Singapore. Singapore Airlines said its second-quarter net profit nearly tripled on the back of stronger operating results, helped by a rebounding cargo business, but yields remained under pressure as competitors increased capacity.
The carrier, a benchmark for Asia's premium airlines, earned S$190 million ($139 million) in the three months to Sept. 30, up from S$65 million a year before, it said on Tuesday (07/11).
"Headwinds remain as competitors mount significant capacity in key markets.
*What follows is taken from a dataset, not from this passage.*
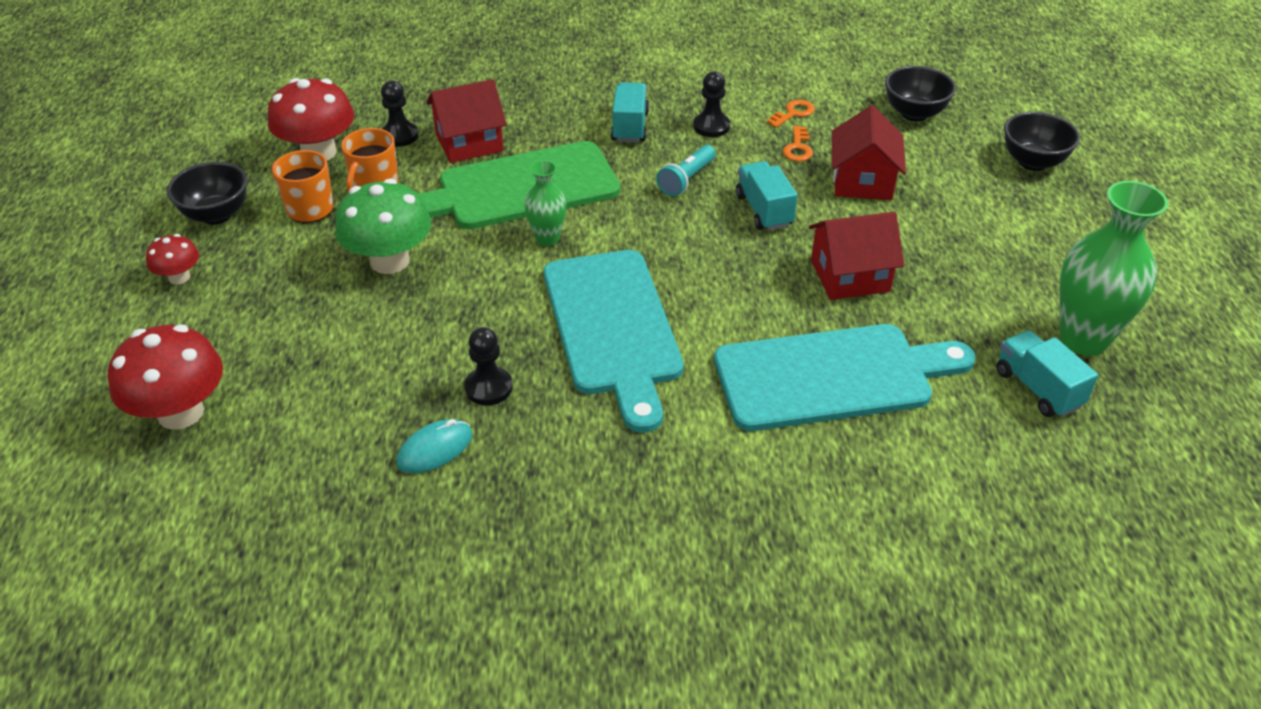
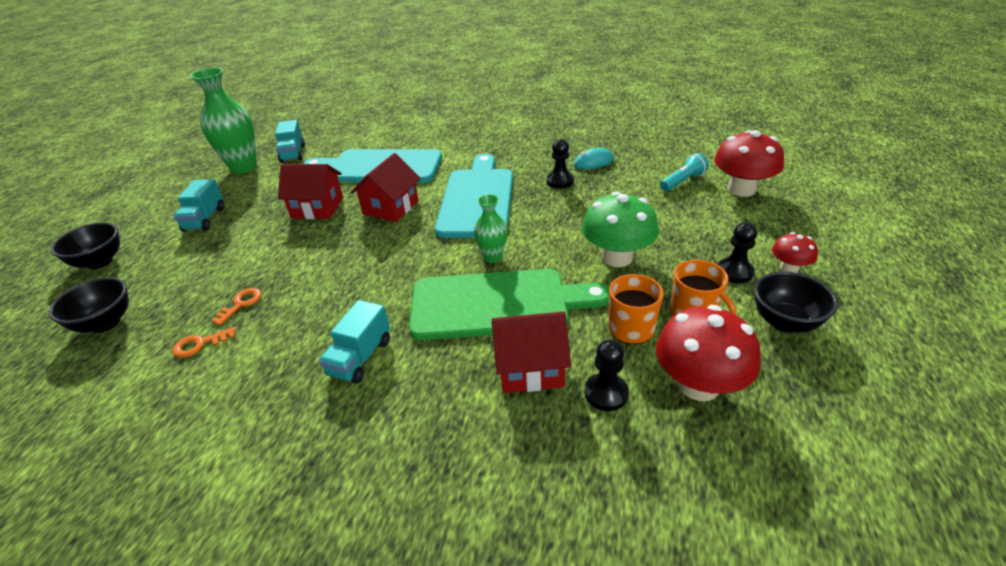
camera: 160 degrees left, 5 degrees down
turquoise flashlight [656,145,716,197] -> turquoise flashlight moved to [660,153,709,191]
black pawn [693,71,730,137] -> black pawn moved to [718,222,757,283]
turquoise truck [736,161,798,230] -> turquoise truck moved to [174,179,225,232]
red house [832,106,906,200] -> red house moved to [351,153,421,222]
Yields continue to be under pressure, despite some stabilization in recent months," the airline said.
The airline and Hong Kong-based rival Cathay Pacific Airways Ltd have been struggling against mounting global competition from Chinese and Middle Eastern rivals and low-cost carriers, with no domestic flights to underpin their earnings.
Passengers travelling with Singapore Airlines increased by 2.3 percent in the second quarter and the carrier's second-quarter operating profit rose to S$232 million, from S$109 million a year earlier.
Singapore Airlines itself contributed S$170 million to group operating profit in the quarter, up from S$79 million a year earlier, while the SilkAir unit's operating profit fell 17.6 percent to S$14 million, and that of low-cost subsidiary Scoot's declined by 75 percent to S$2 million.
The cargo division reported an operating profit of S$26 million, rebounding from an operating loss of S$11 million a year ago amid a strong recovery in the freight market globally.
Singapore Airlines is undertaking a three-year transformation plan designed to make its business more competitive after reporting a surprise fourth-quarter loss in May.
Last week it said it would spend $850 million to increase the overall seat count by up to a quarter in its fleet of A380 superjumbos and halve the number of first class seats to combat lower airfares and boost competitiveness.
The company's management team will hold a detailed briefing for investors and media on Wednesday.